Definitely - while I haven't fished it myself, there are tarpon there. Ask around once you get there. There are nice bones too, but I think the better fishing for that is on an island to the northeast of Tortola.


----------



## Net 30 (Mar 24, 2012)

Def....Bones in Tortola and they eat!

These guys might be able to give you some intel...have fun.

http://www.caribflyfishing.com/

Little bit of info:

http://www.flyfishinsalt.com/travel/international/top-10-flats-bvi


----------



## crw91383 (Jan 10, 2013)

Spent 10 days in BVIs last October for my honeymoon
On Peter Island and Virgin Gorda. As far as bonefish on Tortola it was fair at best, however Anageda island was amazong! Between my wife and I we probably caught 30+ (Averaged 7lbs) bones and missed shots at permit and tarpon. We fished with Garfield at http://anegadafishing.com and he did a great job. Had to take ferry from VG to Anegada which took about 45 minutes and maybe cost $40. Take a rod because it's easy to find action along beaches and harbors at Tortola. However if it's bonefish you want forget Tortola and go to Anegada. The whole island is one huge coral reef. Cannot say enough good things about the BVIs! Great people, great food and good fishing! It's night and day to the USVI.


----------



## browndogrods (Oct 21, 2010)

Good information.... My family and inlaws are heading to BVI in March, island hopping on a 44' cat sail boat. I, not being the sailer am game for the trip due to the fact I can fish. Any family vacation where I can fit in fishing is alright with me. I'll have to make sure Anegada is one of the islands we spend some time at.

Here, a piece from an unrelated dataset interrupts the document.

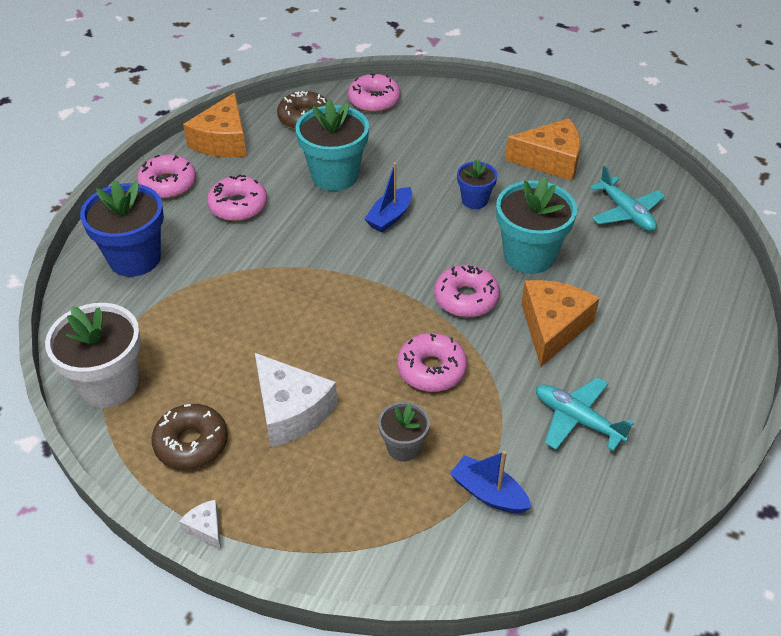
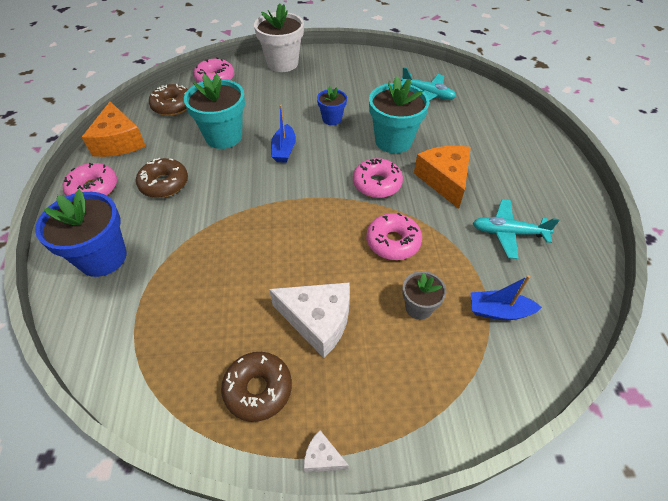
camera: 30 degrees left, 5 degrees up
white flower pot [45,303,141,408] -> white flower pot moved to [254,4,304,72]
pink donut [207,174,267,221] -> brown donut [136,158,188,198]
orange cheese [505,118,581,181] -> none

Any tip on fly selection would be much appreciated.

-Ken


----------



## crw91383 (Jan 10, 2013)

Ken if I had to do it all over again they only way to see the islands is to cruise it by sailboat! We loved the resorts we stayed at however watching the boats sail away to other islands at the end of everyday mad us really jealous. We rented a 30ft contender one day and zoomed around from island to island which was pretty cool but waking up in a different anchorage every morning would be pretty awesome. Also check out Bitter end yacht club on north end of Virgin Gorda. It was closed for maintenance while we visited because it was the low season. I know we found some decent bonefish flats just to the east of Bitter End.


----------